# male cats



## Crazy_cat_lady (22 October 2015)

Does anyone else's have an excessive urge to sex things up? Mine keeps trying to go after my arm, he's 8 now and had the snip when he was a kitten he's always had a healthy appetite for trying to do these things but yesterday I kept trying to stroke him and each time got a shriek that you cannot mistake the intent behind it even if you hadn't seen him do it previously before he tries to attach himself to my arm! I know he's male but even so &#128514; maybe I should give him some of H's rig calm!


----------



## Meowy Catkin (22 October 2015)

There's three male cats here and no naughty antics. 
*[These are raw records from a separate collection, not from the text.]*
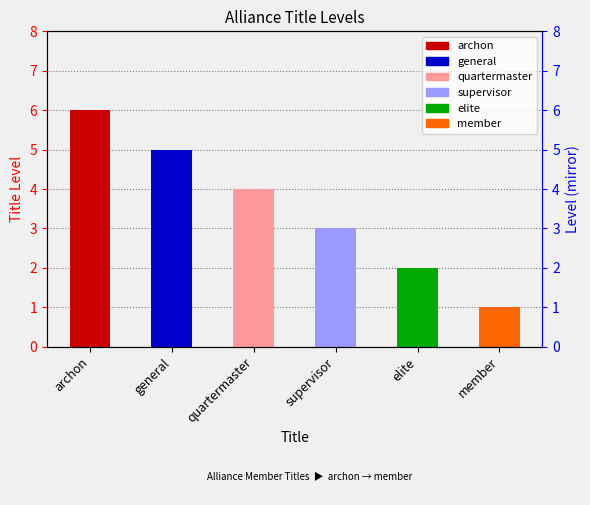

Is it true that the value at archon is 3?

False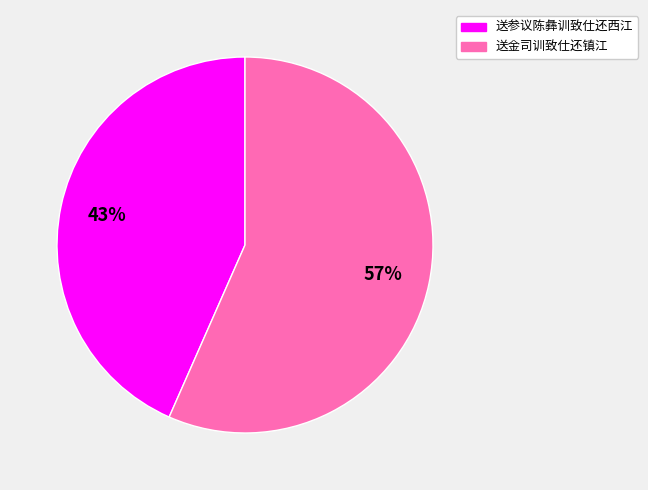

To the nearest percent, what percentage of the pie is 送参议陈彝训致仕还西江?

43%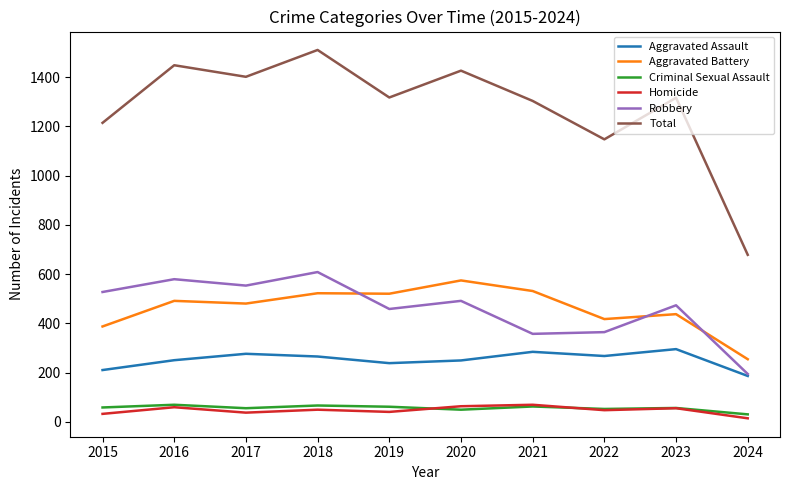

What is the minimum value shown in the chart?

14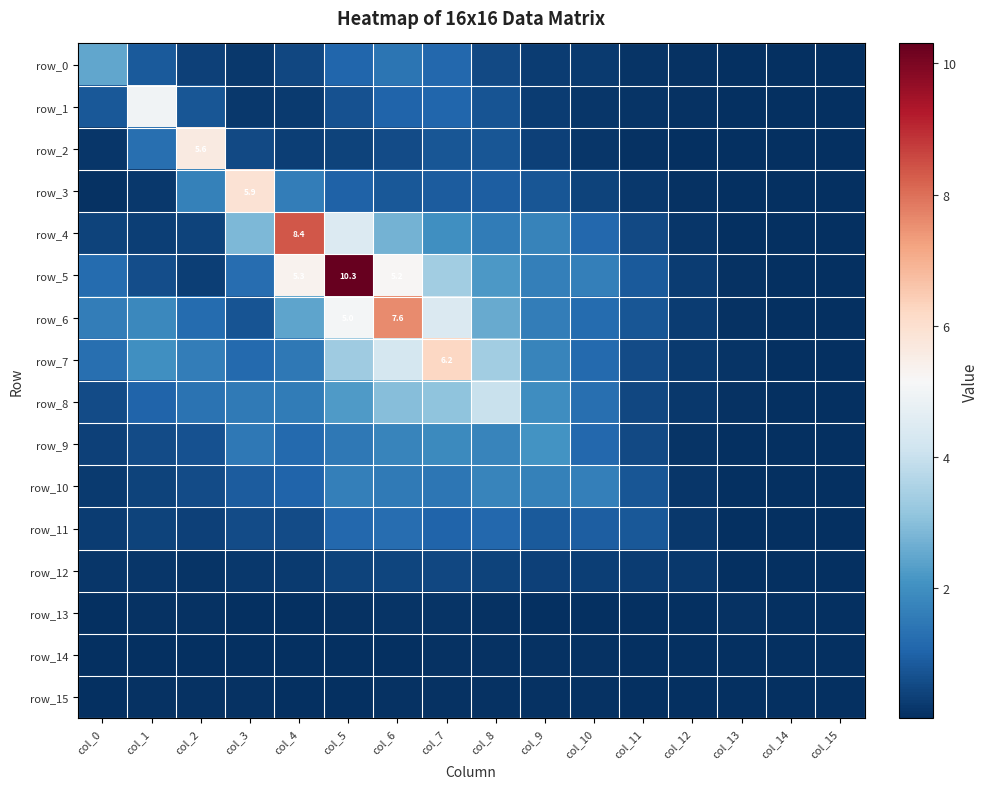

Rank the categories by row_4 value from highest to lowest.

col_4, col_5, col_3, col_6, col_7, col_9, col_8, col_10, col_11, col_0, col_2, col_1, col_12, col_15, col_13, col_14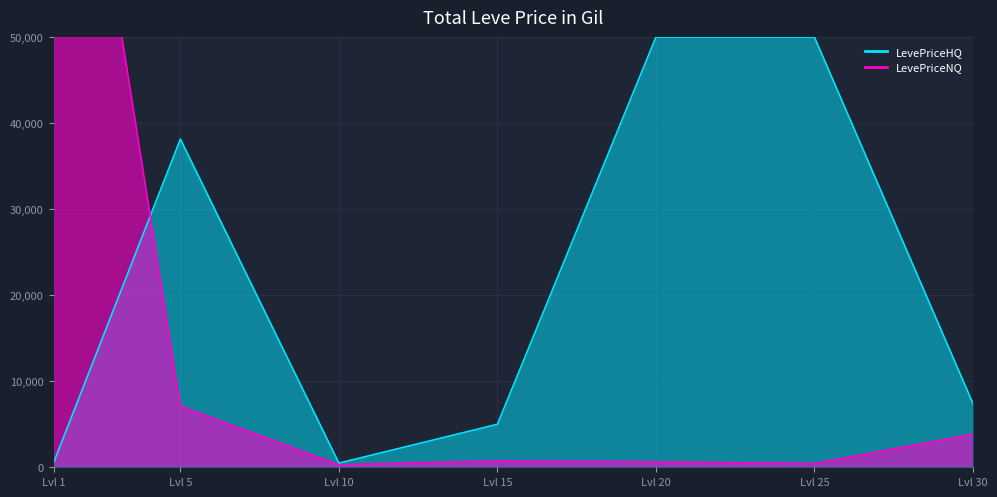

The value at Lvl 15 is 240.8. True or false?

False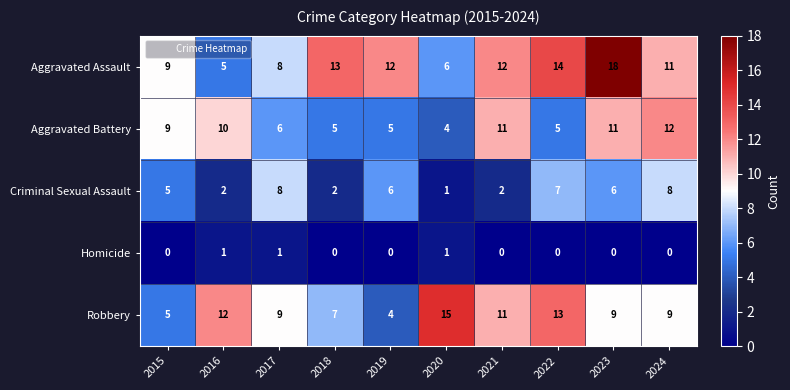

Rank the series by their maximum value, from highest to lowest.

Aggravated Assault, Robbery, Aggravated Battery, Criminal Sexual Assault, Homicide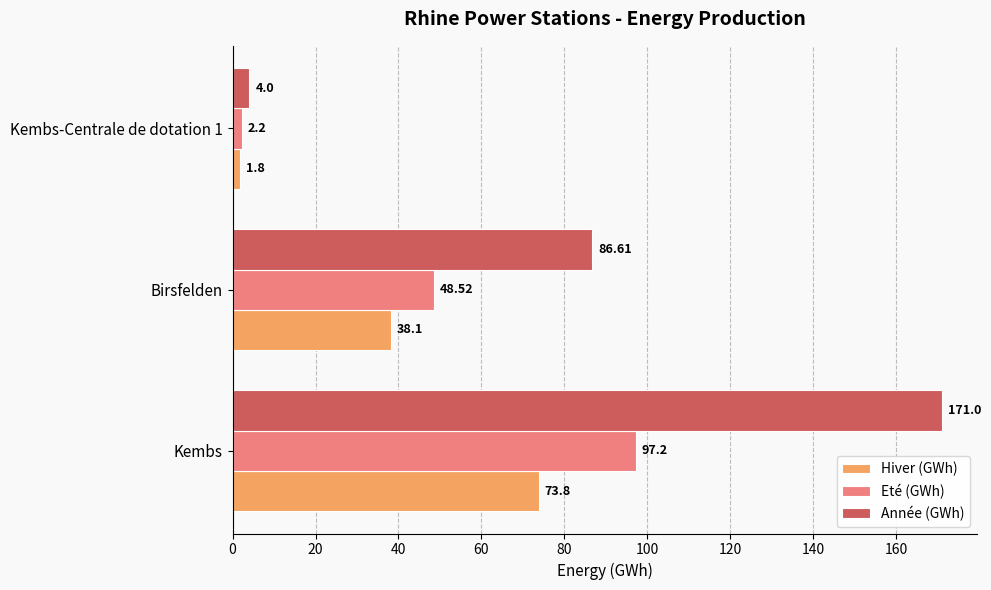

Where is Eté (GWh) nearest to the value 49?

Birsfelden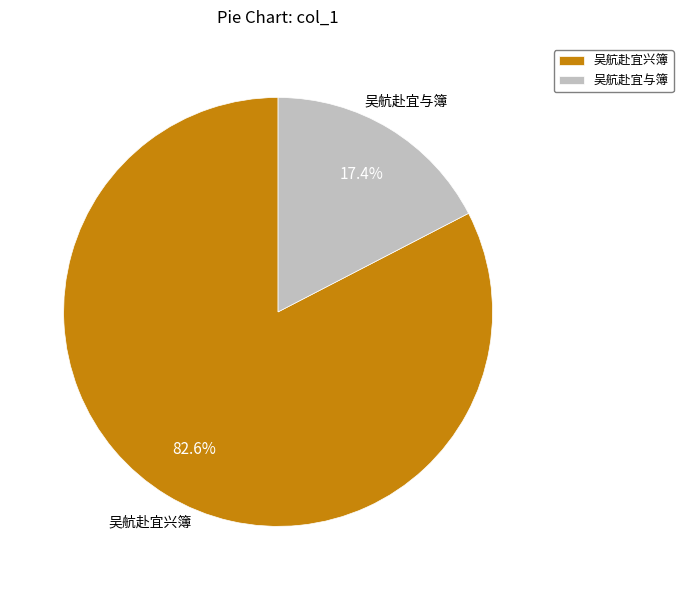

Between 吴航赴宜与簿 and 吴航赴宜兴簿, which is larger?

吴航赴宜兴簿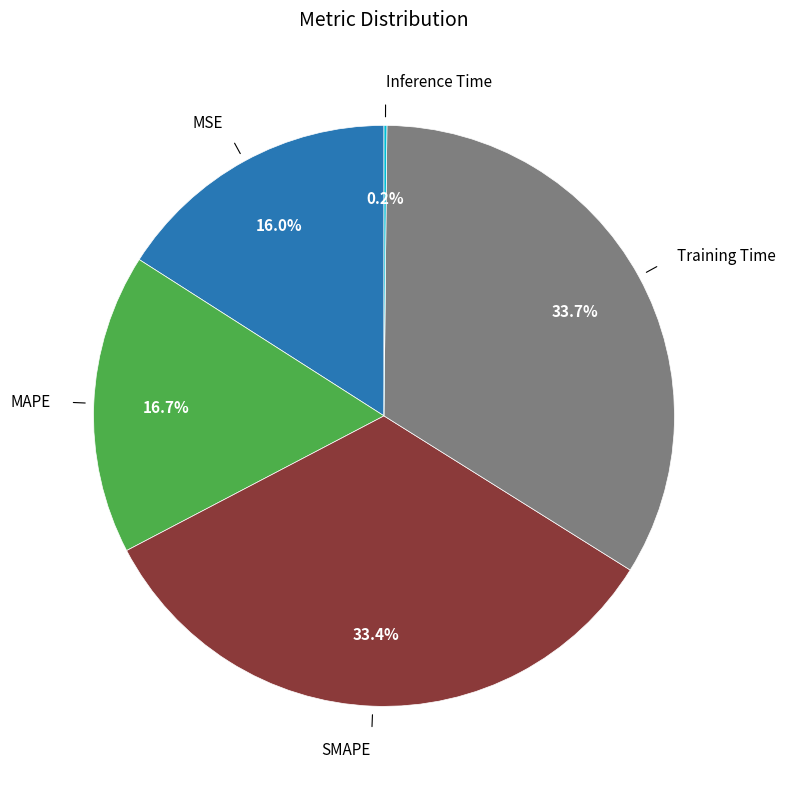

Is there a majority slice in this chart?

No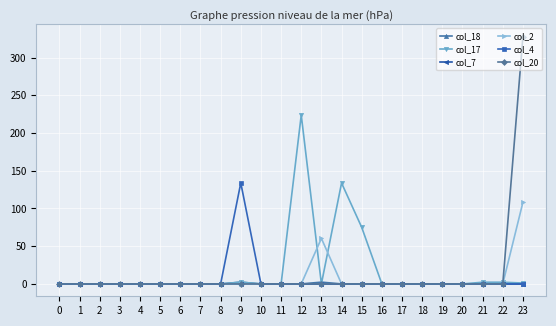

The value of col_17 at 3 is 0.0. True or false?

True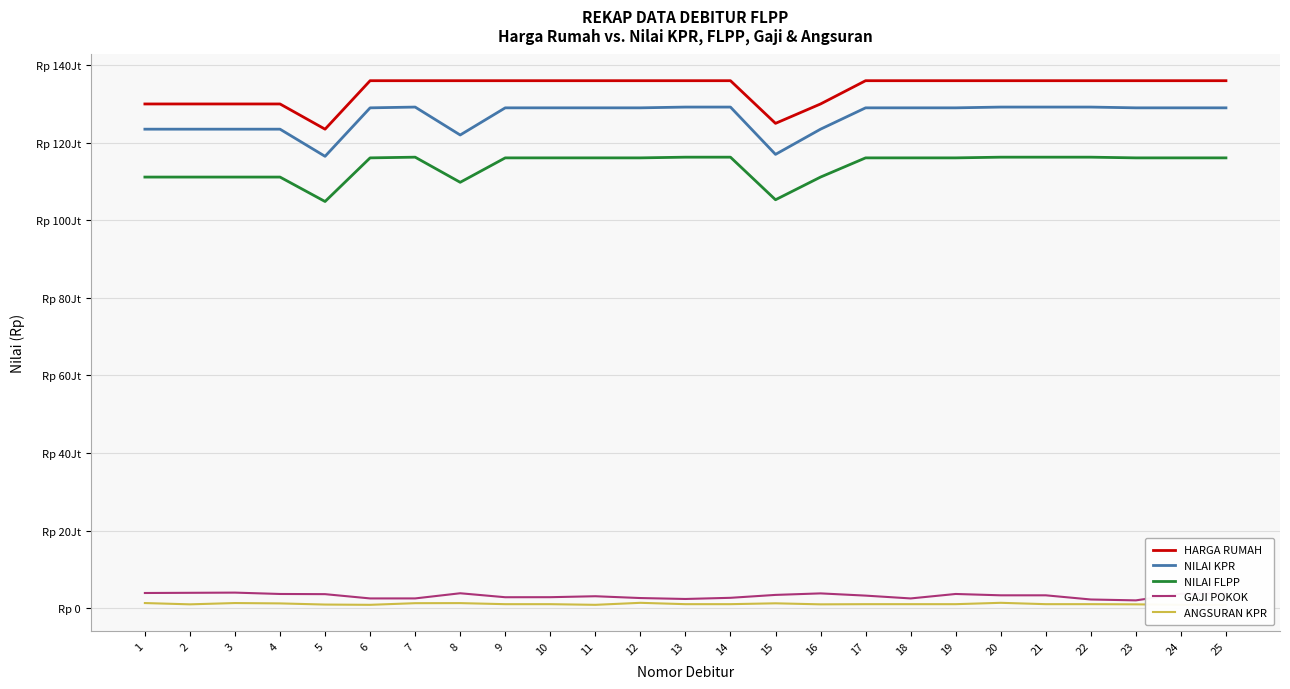

At how many categories does at least one series exceed 106333023?

25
Maybe cat rig calm is the way to go.


----------



## Emma_H (23 October 2015)

I have an 8 year old neutered male and for as long as I can remember he has "got it on" with anything fluffy! 
He humps fleecy blankets and fluffy scarves!

I checked with the vet a few years ago to make sure he had definitely been done properly and he has. 

It's terribly embarrassing if he does it in front of anyone though!!!


----------



## 9tails (23 October 2015)

Blimey none of my male cats have shown any sexual tendencies.


----------



## missmatch (23 October 2015)

Zylkene might help your cat. I've found it quite good for a lot of behaviours. You can buy it online, half the price of the vets.


----------



## chillipup (23 October 2015)

A friend used to own a neutered buck rabbit that would do the same to fluffy socks - especially when being worn! I'd suggest getting him a fluffy toy cat to "play" with.


----------



## Emma_H (23 October 2015)

chillipup said:



			I'd suggest getting him a fluffy toy cat to "play" with.

Click to expand...

It does work. 

My mum found it hilarious to make a cat shaped (I say shaped as it was rubbish and looked only vaguely like a cat) toy out of one of those fluffy stretchy scarves. It even had a collar with a bell. 

Every so often I get it out for my boy to "play" with. 

I'll ask my mum to make you one CCL  !!!


----------



## Crazy_cat_lady (17 November 2015)

Well he's still at it! He has a little foreplay on the throw (particularly disturbing as he's started gazing lovestruck at me while doing so) then he comes over shrieking at my arm before proceeding to try and mount it. He tried 4 times the other night! 
My mum is going to mention it to the vet when she takes old girl for her blood test.


----------